▸ **TEXTO PROPORCIONADO**:
□ □ □

🫧 Toma cualquier imagen, pinta la zona que quieras sacudir y mírala temblar como gelatina. Eso es todo. Esa es la herramienta completa. Y ahora mismo, este juguete gratuito de navegador creado por un solo desarrollador japonés se está extendiendo por internet, con usuarios de fuera de Japón declarando que "esta tecnología es demasiado poderosa".

Pintar y hacer temblar

Purupuru Maker no necesita manual. Cargas una imagen, pasas el pincel por la zona que quieres agitar, y esa parte empieza a temblar como un flan tocado con una cuchara. Puedes grabar el temblor y guardarlo como video. En el celular, incluso puedes sacudir el propio teléfono y la imagen se mueve al ritmo. No hay nada que instalar ni cuenta que crear. El sitio oficial se describe como una herramienta que funciona por completo dentro del navegador.

El temblor, además, viene en varios sabores. El preset por defecto se llama "purupuru", la onomatopeya japonesa de algo blandito que tiembla, y lo acompañan "bain-bain", "buruburu" y "fuwafuwa": más o menos un rebote, un tiritón y un vaivén, para quien domine los efectos de sonido japoneses. Unos deslizadores llamados "nobi" (estiramiento), "osamari" (asentamiento) y "matomari" (cohesión) permiten afinar aún más. Que cada opción lleve nombre de efecto sonoro ya dice mucho sobre el origen de esta herramienta.

Y la gente se ha puesto a hacer temblar de todo. Personajes del juego Uma Musume. Un gato cuyo pelaje ondea como golpeado por una ráfaga de viento. Una persona a la que le tiemblan las rodillas cargando algo pesado. Según el medio japonés de videojuegos Den Fami Nico Gamer, publicaciones como estas siguen acumulándose en las citas bajo el anuncio del desarrollador.

Un desarrollador, cero comunicados de prensa

La herramienta se lanzó el 11 de julio de 2026 y su creador es un desarrollador independiente que firma como "gear machine". No hay empresa detrás ni campaña de marketing. Todo empezó con una sola publicación de anuncio en X.

La expansión fue veloz. Den Fami Nico Gamer informó el 15 de julio que, en apenas cuatro días, el anuncio acumulaba 17.000 reposts, 46.000 me gusta y más de 27,7 millones de impresiones. Las respuestas se llenaron de una gratitud casi desproporcionada para un juguete gratuito: "muchísimas gracias, de verdad", "un gran avance de la civilización".

Por qué Japón sigue creando cosas así

Purupuru Maker no sirve absolutamente para nada. No acelera tu trabajo ni mejora tu productividad. Las imágenes tiemblan. Ese es todo el catálogo de funciones. Y sin embargo, una vez que empiezas a pintar y sacudir, cuesta mucho parar.

□ □ □

▸ **MATERIAL MOSTRADO**:
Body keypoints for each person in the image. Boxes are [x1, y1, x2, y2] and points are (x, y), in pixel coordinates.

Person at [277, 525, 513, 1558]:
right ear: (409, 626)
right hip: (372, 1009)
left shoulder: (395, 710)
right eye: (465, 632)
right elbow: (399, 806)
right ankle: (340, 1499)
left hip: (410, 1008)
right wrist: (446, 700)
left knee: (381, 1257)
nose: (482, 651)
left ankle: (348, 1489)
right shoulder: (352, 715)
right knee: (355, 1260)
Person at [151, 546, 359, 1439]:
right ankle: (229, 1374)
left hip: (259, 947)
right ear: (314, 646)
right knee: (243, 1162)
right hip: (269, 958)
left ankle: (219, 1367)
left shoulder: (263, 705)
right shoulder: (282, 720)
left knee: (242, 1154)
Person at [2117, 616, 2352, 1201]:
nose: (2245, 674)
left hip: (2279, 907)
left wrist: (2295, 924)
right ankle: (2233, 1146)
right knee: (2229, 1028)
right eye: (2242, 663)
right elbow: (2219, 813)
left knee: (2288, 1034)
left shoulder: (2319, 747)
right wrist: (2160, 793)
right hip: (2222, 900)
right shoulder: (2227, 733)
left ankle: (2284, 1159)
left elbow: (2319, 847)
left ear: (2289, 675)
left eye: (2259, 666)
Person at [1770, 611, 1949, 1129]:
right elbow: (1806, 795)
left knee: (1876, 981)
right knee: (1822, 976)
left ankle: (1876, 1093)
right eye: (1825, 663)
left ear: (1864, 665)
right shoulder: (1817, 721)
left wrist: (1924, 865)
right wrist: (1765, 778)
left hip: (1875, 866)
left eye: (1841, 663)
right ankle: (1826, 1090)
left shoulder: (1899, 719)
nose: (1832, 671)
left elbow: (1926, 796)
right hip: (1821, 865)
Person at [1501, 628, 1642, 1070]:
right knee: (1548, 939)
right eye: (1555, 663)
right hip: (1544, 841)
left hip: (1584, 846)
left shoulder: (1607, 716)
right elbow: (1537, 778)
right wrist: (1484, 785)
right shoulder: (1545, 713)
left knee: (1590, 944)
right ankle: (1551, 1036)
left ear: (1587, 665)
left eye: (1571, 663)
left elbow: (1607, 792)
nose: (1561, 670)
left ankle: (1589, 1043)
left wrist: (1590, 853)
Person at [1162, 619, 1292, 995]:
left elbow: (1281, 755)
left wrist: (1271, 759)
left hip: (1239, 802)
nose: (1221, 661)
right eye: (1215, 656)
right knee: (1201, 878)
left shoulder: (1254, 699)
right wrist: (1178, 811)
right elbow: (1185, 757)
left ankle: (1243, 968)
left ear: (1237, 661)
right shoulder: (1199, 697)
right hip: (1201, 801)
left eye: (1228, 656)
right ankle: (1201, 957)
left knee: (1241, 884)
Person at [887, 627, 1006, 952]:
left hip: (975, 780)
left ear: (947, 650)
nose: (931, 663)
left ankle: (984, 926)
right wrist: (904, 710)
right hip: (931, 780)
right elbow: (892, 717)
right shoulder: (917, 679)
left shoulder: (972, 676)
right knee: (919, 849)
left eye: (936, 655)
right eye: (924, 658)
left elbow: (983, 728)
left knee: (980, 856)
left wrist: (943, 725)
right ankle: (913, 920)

□ □ □

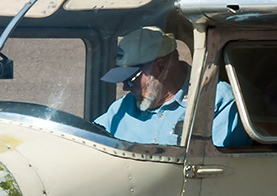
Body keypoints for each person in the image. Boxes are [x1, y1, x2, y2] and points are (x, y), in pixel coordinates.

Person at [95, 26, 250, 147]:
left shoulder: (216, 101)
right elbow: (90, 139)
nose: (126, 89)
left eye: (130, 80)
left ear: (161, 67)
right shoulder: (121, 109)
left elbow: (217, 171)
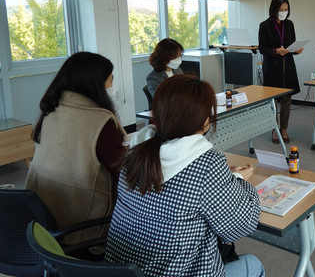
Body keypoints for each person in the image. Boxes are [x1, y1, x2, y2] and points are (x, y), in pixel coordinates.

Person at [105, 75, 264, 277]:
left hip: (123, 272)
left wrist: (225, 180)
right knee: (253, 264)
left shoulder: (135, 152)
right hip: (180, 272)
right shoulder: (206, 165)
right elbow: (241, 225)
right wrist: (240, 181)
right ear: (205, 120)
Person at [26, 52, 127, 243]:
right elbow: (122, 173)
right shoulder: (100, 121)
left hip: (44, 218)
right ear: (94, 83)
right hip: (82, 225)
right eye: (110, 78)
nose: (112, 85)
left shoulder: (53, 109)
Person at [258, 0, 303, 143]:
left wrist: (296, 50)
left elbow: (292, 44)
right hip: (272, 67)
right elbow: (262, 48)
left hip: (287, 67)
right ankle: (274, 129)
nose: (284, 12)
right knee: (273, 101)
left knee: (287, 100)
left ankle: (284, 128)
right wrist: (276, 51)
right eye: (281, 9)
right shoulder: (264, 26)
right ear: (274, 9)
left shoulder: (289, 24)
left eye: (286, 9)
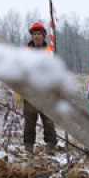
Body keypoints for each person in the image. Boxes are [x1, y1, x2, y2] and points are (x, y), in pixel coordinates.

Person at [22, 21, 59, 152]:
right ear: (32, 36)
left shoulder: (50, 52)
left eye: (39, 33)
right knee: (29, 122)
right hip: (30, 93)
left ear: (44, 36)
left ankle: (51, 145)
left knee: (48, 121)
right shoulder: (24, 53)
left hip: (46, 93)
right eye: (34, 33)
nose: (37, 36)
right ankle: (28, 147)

□ □ □

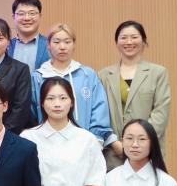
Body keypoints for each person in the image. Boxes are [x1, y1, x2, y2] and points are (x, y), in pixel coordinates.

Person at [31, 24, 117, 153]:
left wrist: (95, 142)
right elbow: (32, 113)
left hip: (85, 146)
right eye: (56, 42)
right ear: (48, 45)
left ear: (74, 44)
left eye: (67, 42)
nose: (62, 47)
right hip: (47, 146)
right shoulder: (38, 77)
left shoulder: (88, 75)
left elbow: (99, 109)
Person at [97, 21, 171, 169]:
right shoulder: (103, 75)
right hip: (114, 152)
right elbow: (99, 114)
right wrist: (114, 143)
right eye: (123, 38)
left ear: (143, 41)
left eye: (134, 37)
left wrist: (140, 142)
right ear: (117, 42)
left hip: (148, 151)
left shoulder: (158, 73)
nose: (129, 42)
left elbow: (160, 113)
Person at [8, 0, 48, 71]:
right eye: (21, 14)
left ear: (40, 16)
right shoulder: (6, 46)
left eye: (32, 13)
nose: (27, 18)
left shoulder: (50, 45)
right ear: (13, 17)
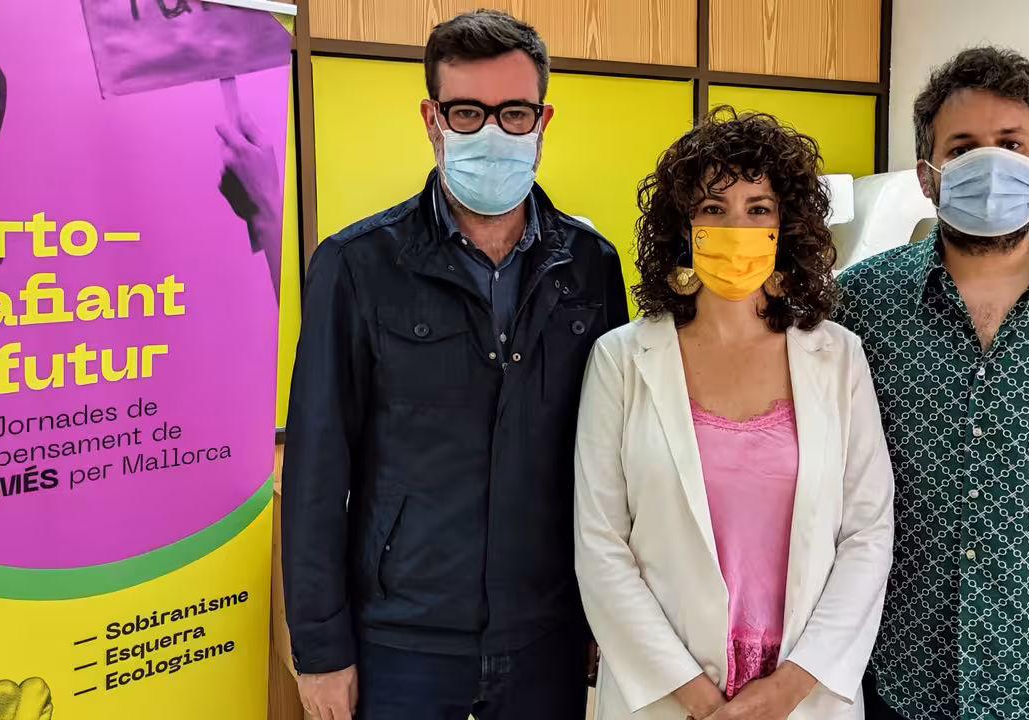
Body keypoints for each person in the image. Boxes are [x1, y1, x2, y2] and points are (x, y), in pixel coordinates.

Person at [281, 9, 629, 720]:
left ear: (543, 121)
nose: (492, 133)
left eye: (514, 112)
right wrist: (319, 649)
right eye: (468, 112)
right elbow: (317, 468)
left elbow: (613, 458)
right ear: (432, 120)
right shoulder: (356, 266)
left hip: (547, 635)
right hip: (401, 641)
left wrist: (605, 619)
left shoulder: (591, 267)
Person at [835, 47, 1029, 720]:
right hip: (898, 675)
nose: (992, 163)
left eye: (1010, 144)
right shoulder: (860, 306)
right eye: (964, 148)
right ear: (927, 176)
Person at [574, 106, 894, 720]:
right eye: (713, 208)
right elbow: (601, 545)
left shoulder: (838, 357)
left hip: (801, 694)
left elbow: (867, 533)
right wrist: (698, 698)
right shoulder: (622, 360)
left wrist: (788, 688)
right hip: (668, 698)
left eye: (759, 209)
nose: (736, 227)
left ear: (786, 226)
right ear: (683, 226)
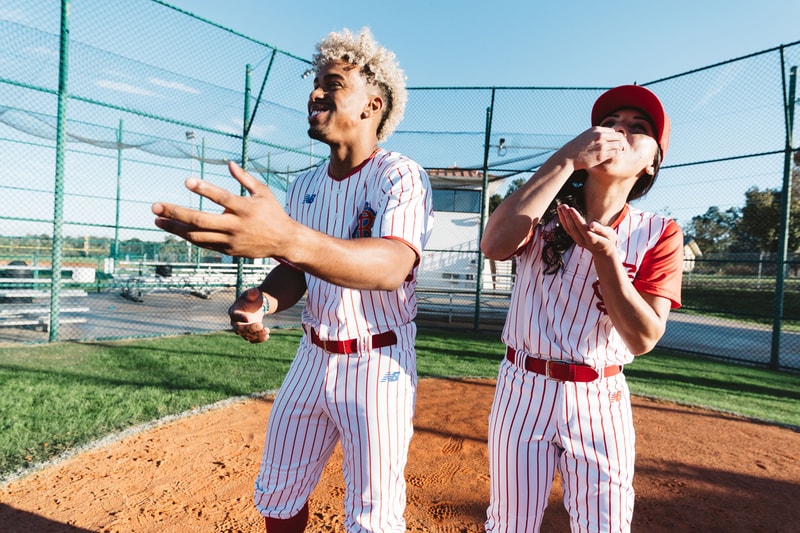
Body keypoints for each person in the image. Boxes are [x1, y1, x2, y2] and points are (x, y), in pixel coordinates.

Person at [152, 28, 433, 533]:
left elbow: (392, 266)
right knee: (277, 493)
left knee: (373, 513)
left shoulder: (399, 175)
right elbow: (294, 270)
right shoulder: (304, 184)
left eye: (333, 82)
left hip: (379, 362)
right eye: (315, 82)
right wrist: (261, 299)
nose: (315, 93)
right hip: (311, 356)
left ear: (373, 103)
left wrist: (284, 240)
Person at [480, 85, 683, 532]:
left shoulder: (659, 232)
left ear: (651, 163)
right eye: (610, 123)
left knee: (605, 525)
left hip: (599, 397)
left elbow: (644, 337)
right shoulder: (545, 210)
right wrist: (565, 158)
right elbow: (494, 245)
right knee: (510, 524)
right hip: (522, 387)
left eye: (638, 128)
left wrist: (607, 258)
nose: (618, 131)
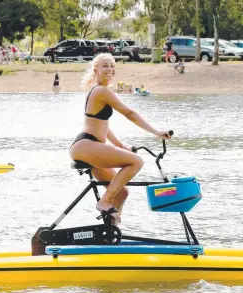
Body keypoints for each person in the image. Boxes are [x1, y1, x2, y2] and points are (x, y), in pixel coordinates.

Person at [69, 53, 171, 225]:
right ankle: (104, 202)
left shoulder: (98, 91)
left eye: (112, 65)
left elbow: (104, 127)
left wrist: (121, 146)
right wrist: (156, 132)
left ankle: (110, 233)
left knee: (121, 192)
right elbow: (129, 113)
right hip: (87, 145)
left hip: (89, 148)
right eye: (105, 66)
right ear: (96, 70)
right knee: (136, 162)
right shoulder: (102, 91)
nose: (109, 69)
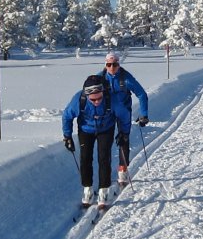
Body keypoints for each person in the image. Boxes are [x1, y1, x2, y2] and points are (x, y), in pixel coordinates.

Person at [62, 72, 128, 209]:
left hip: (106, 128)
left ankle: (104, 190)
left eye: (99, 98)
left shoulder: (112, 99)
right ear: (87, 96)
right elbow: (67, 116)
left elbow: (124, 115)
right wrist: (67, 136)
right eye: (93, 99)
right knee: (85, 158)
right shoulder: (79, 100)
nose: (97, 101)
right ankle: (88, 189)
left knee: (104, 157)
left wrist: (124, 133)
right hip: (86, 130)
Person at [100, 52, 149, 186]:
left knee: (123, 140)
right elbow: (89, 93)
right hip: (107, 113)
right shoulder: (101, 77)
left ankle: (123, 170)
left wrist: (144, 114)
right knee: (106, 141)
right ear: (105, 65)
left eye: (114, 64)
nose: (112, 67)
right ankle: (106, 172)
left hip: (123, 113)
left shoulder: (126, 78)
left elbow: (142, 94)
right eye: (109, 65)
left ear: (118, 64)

□ □ □

▸ **CONSIGNA DEL EJERCICIO**:
Según el texto sobre Purupuru Maker, ¿en qué fecha se lanzó la herramienta?

▸ **RESPUESTA DEL EJERCICIO**:
El 11 de julio de 2026.